Gordon Biersch Blonde Bock

Before I begin sprouting my opinion, I find it necessary to mention that I am very uncultured in the world of bocks; I’ve only had two. The first bock I had was from Shiner. Shiner Bock was one of the first beers I enjoyed drinking, but as I sample it now I do not care for it. The other bock I had was from a brewery I cannot recall, though I do remember not being a fan of it. So I will note that I was a bit apprehensive about trying Gordon Biersch’s Blonde Bock, but I’m always up for experiencing new brews.

The appearance of this beer was quite standard. Most bocks are generally darker in color, but this one was definitely golden blonde in hue. It poured a 1-finger white head that dissipated within a couple of minutes and left next to no lacing on the glass. Again, it was average looking. It just did not seem to have anything going for it. It sits even on the scale at a 2.5/5.

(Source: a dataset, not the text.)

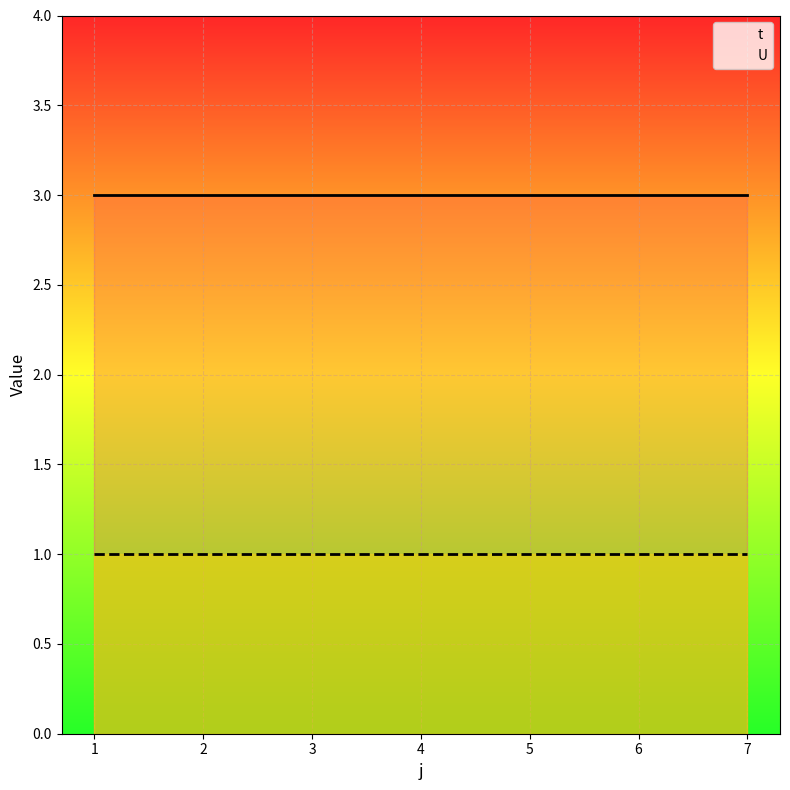

True or false: U has more than 0 interior local peaks.

False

The nose on this beer was incredibly malty right out of the bottle. I popped the cap and my nose was hit with a fresh bready/biscuit aroma. I was also getting small hints of fruit, maybe pears? It was very faint, but was a nice touch. There was almost no hop presence at all on the nose. While the aroma wasn’t a complete knockout, it wasn’t displeasing by any means; just very underwhelming which gives it a 2.75/5.

As with the nose, the taste was definitely bready, which was exemplified as the beer warmed. There wasn’t much of a hop profile to this brew. It was hard to pick out exactly what flavors the hops were trying to produce or enhance. I know bocks are more malt-driven, but you really got only a taste of hops at the back end. I found that my choice to snack on pretzels while drinking this was an excellent decision as the saltiness of the pretzels balanced the sweetness of the malts and provided a nice sweet taste. The taste was fine, but not extraordinary. I’d give it a 3.25/5.

Generally when drinking beers the mouthfeel has a tendency to change throughout the tasting. Blonde Bock, however, maintained a refreshing and crisp feel the entire session. It was so crisp, in fact, that it felt almost brittle. I don’t know if a liquid can be described as brittle, but that was the first word that came to mind when drinking this bock. It does not coat your mouth or throat; it just passes right through and does not sit in a heavy fashion. For me, this was enjoyable. I usually like my beers to feel somewhat thicker, but for its taste I think the feel matched it quite well, earning it a 3.75/5.

Gordon-Biersch-2013-Blonde-Bock-FRONT

Overall, this was by no means a bad beer, but I probably would not go out of my way to seek it out and would likely pass it by if other options were available. I’m glad to have tried an interesting bock variation, but it was simply not my cup of tea. No doubt this is a fine representation of the style, but it does not fall within my wheelhouse. Gordon Biersch Blonde Bock is alright, but not great. Final score: 3.1/5.

Ryan Moyer

Ryan is a graduate of Indiana University.

Note: Gordon Biersch Blonde Bock has an alcohol by volume (ABV) content of 7%. Gordon Biersch began its brewing activities in Palo Alto, California. The Gordon Biersch brewery and bottling plant is located in San Jose. Gordon Biersch is now headquartered in Broomfield, Colorado.